Nonlinear control design for wave energy converters with finite stroke limits

Control design is of central importance in the optimization of power generation from ocean wave energy converters (WECs). The problem is made challenging by the fact that the resource is vibratory and stochastic, with a low quality factor. When constrained to causality, the optimal feedback controller for a WEC is solvable in closed-form as a sign-indefinite LQG problem, for the case in which the WEC exhibits linear dynamics and quadratic power transmission dissipation. In order to achieve the theoretical upper limit in power generation, an optimally-controlled WEC exhibits significant dynamic response, with stroke displacements often exceeding those of the uncontrolled system. However, most WECs exhibit stroke limits, which must be explicitly accounted for in control design to avoid end-stop collisions. This is important because such collisions lead to damage, and also because the introduction of unmodeled stroke limits can actually destabilize the otherwise-optimal closed loop. In this talk, we illustrate a control design technique to address this issue, which consists of two design steps. In the first step, linear robust control techniques are used to optimize the mean power harvested from waves with a known power spectral density, subject to several competing objectives. In the second step, the controller is augmented via a nonlinear passivity-based outer-loop design which guarantees to prevent stroke saturation while also preserving global closed-loop stability. The technique is illustrated using a number of different WEC models, and verified in simulation.
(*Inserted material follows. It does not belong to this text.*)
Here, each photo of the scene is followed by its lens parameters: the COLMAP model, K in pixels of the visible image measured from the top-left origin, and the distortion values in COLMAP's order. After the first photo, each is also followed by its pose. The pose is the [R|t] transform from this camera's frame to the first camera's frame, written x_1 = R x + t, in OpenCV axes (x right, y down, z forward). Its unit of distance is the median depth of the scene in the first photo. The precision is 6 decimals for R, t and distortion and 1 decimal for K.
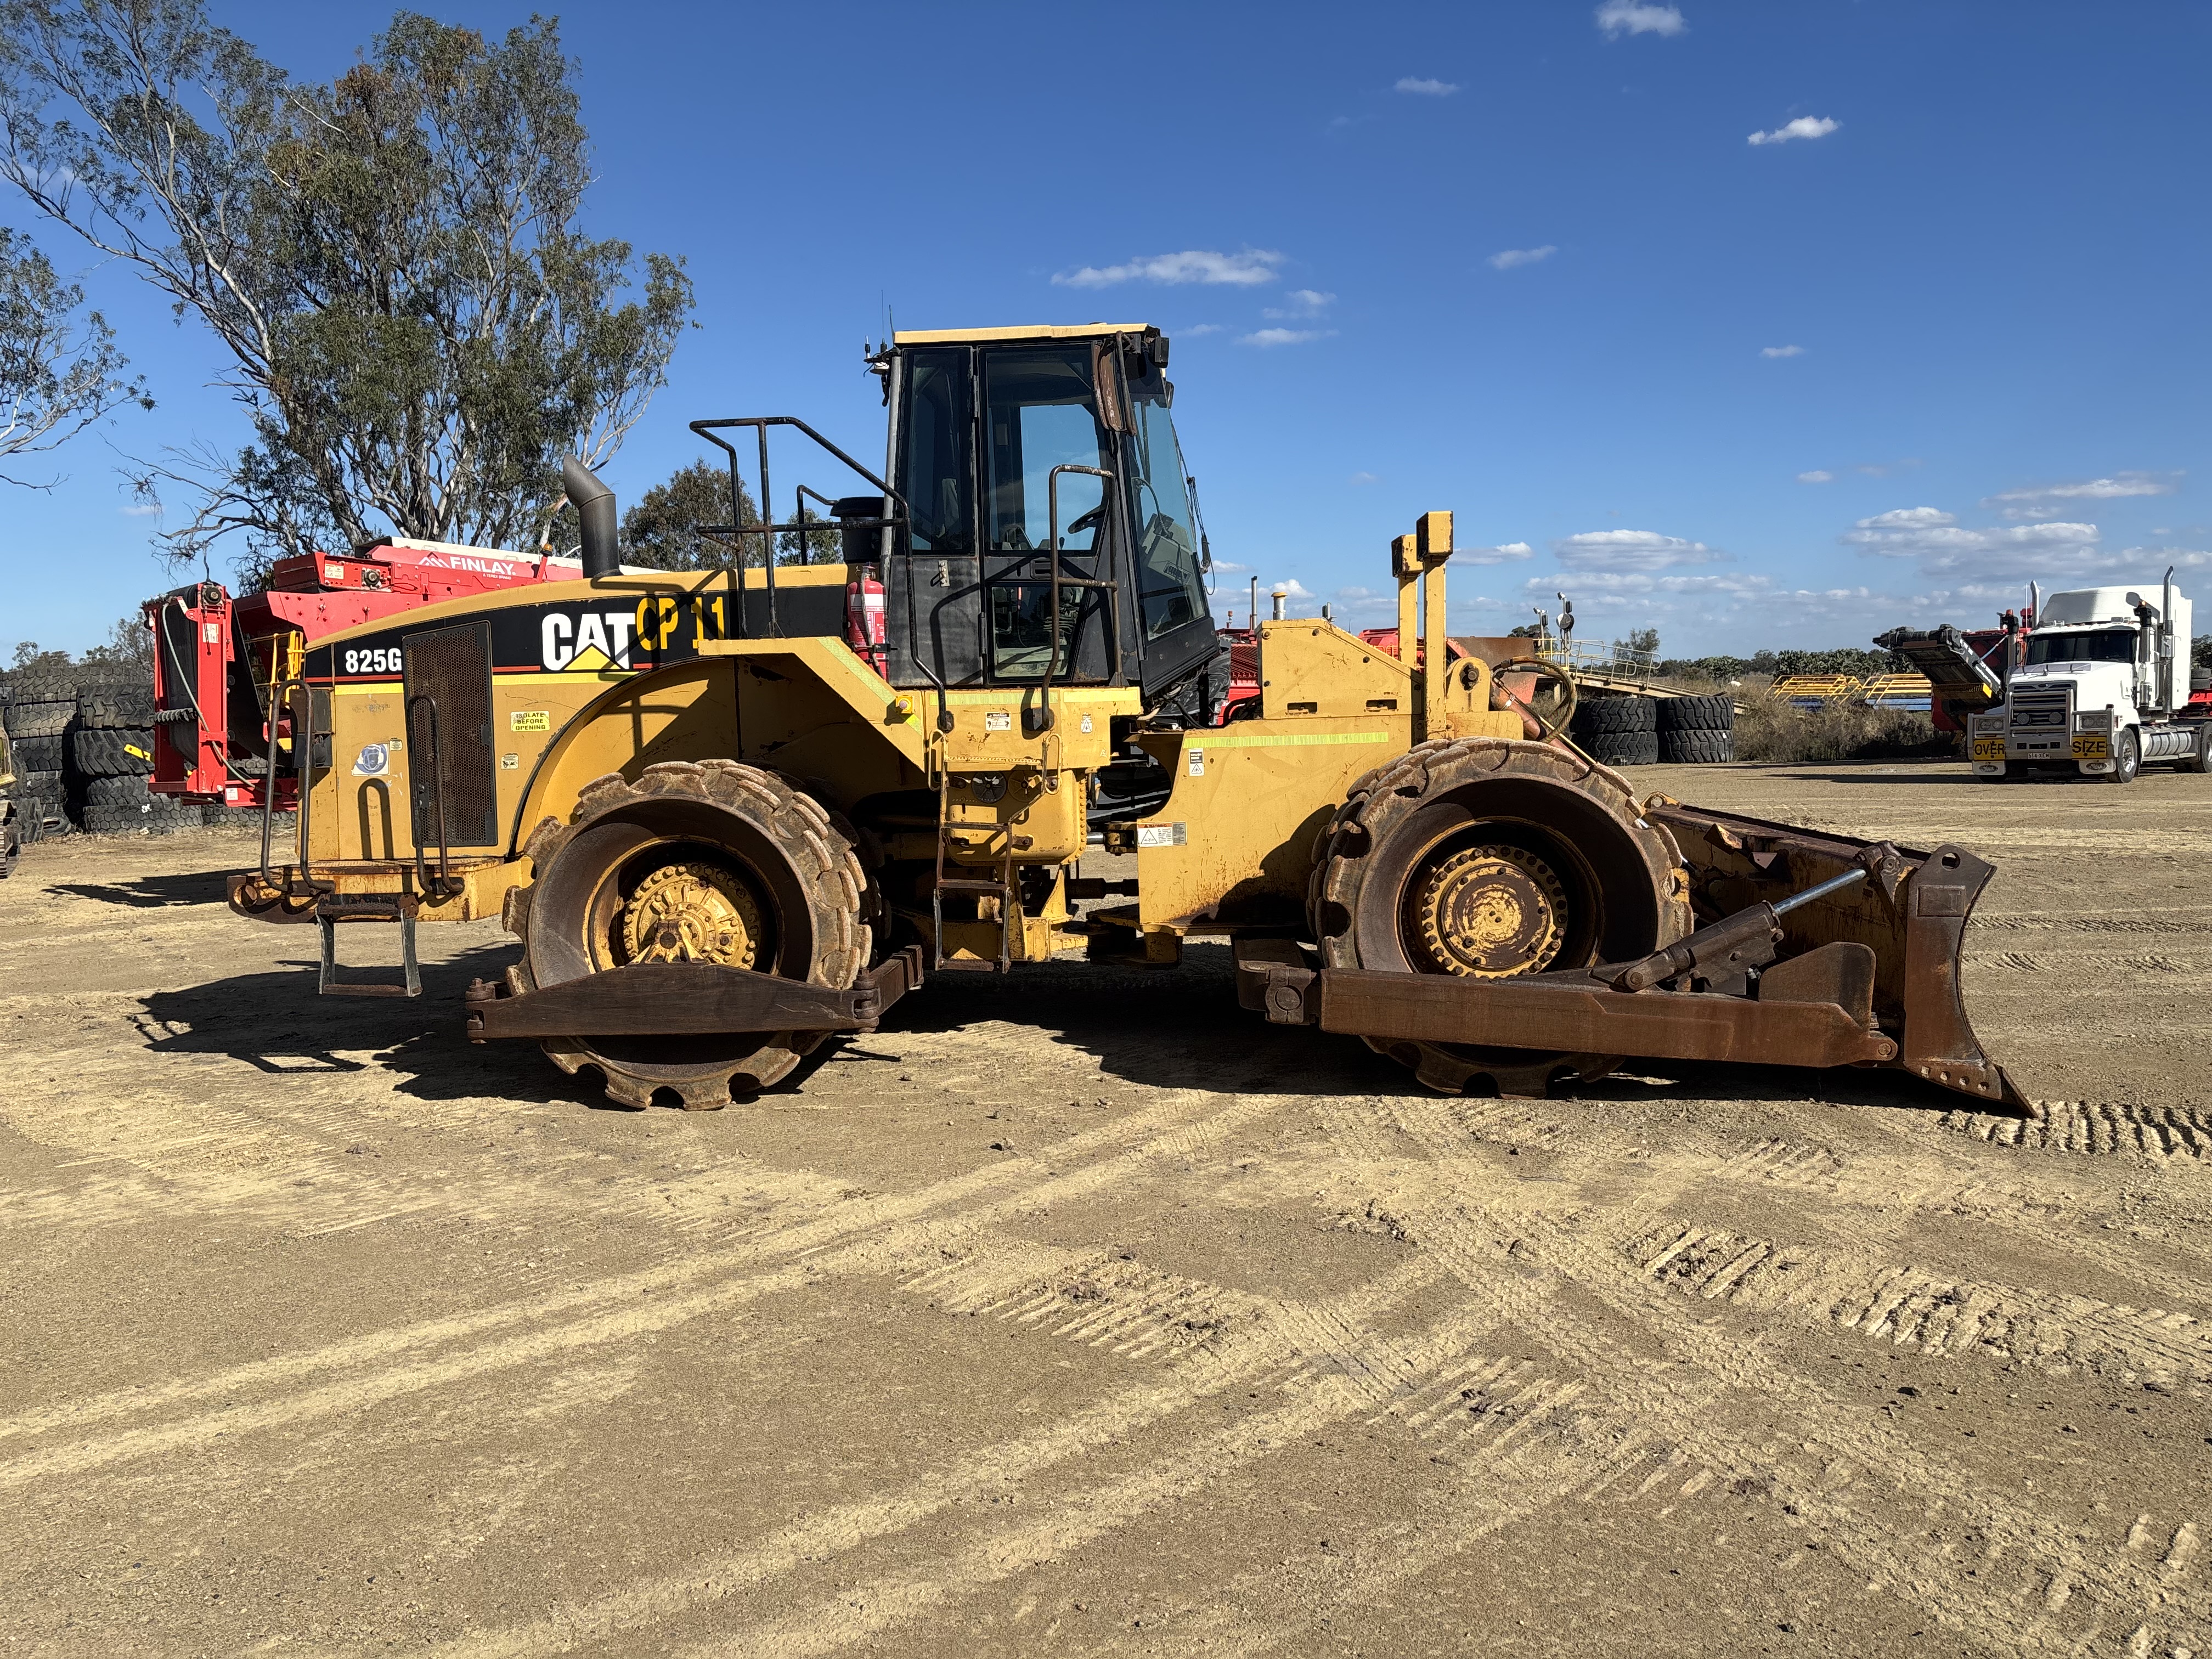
lens RADIAL K [[1664.7, 0, 1104.2], [0, 1664.7, 839.9], [0, 0, 1]] dist [0.052575, -0.051927]
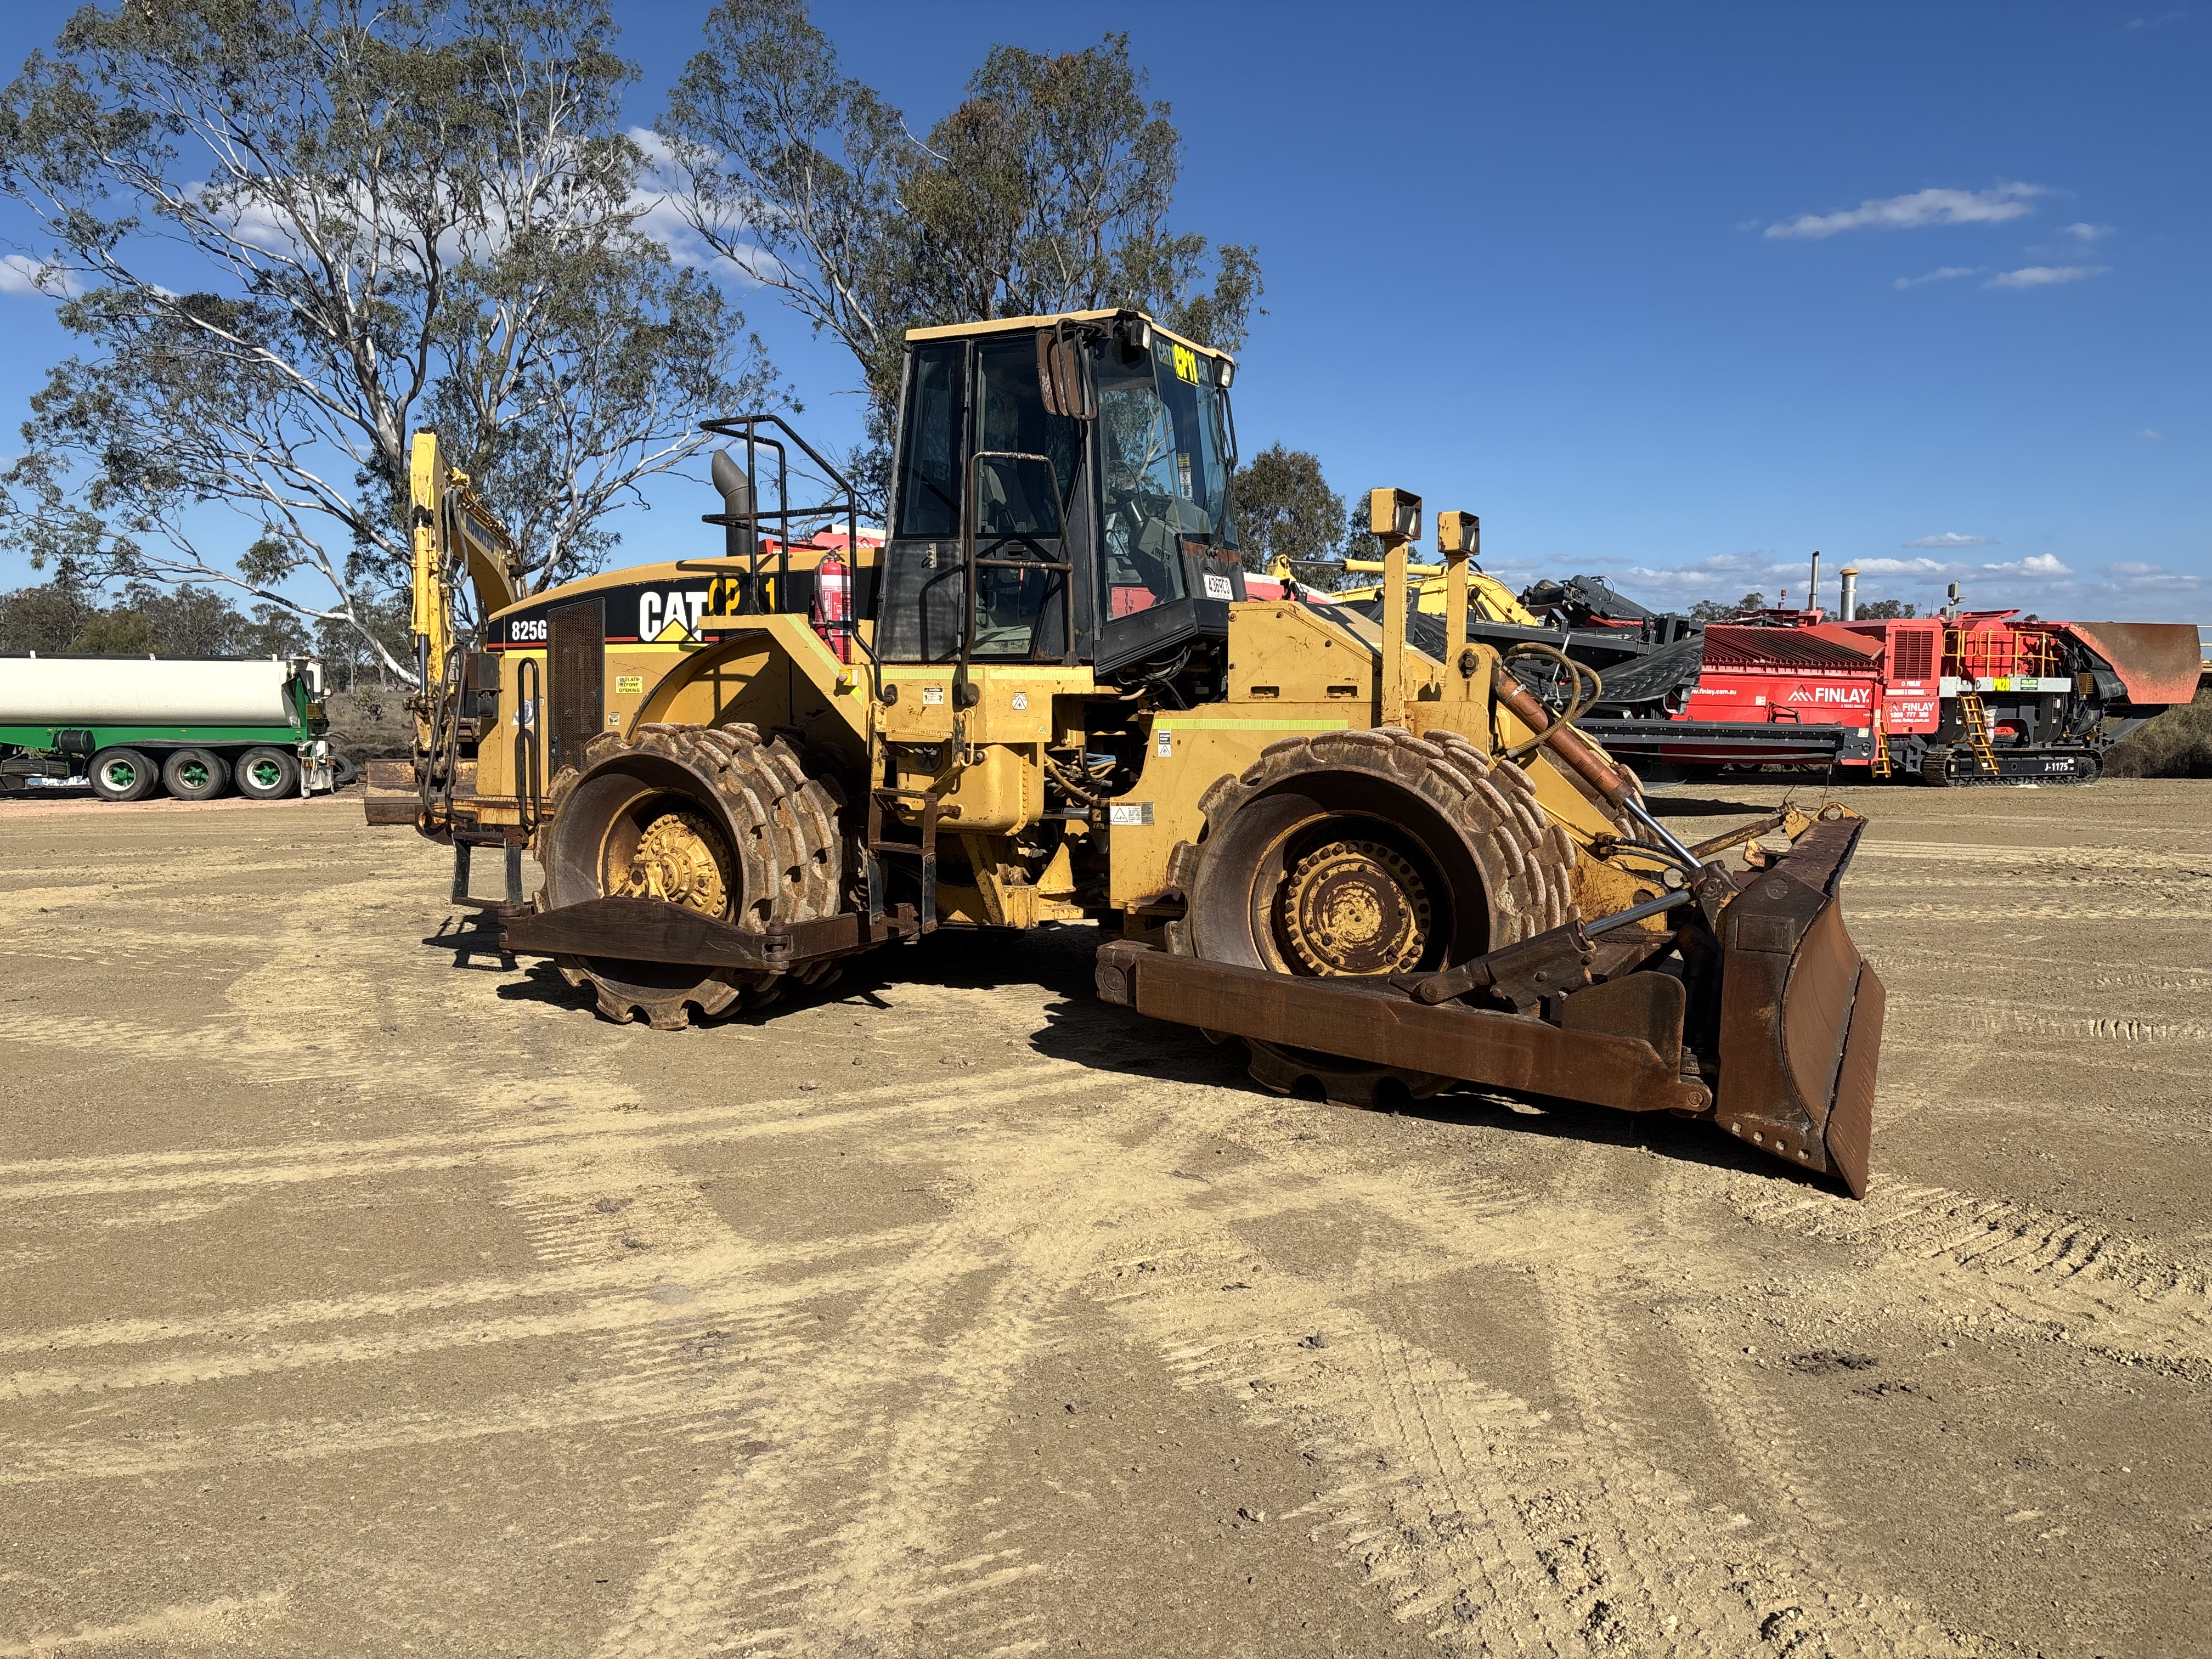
lens RADIAL K [[1664.7, 0, 1082.1], [0, 1664.7, 830.1], [0, 0, 1]] dist [0.052575, -0.051927]
pose [[0.919225, 0.060295, -0.389088, 0.389550], [-0.057617, 0.998166, 0.018560, -0.009626], [0.389493, 0.005357, 0.921014, 0.054244]]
Jeff Scruggs is an Associate Professor in the Departments of Civil and Environmental Engineering at the University of Michigan, where he is the Berker and Gokyigit Faculty Scholar. He received his B.S. and M.S. degrees in Electrical Engineering from Virginia Tech in 1997 and 1999, respectively, and his Ph.D. in Applied Mechanics from the Caltech in 2004. Prior to joining the University of Michigan in 2011, he held postdoctoral positions at Caltech and the University of California, San Diego, and was on the faculty at Duke University from 2007-11. Scruggs's current research is in the areas of mechanics, vibration, energy, and control. Over the last ten years, he has conducted research on robust causal control of WECs, and during this time has collaborated with a number of device developers and other industry participants. This research has been supported by NSF, ONR, and DOE.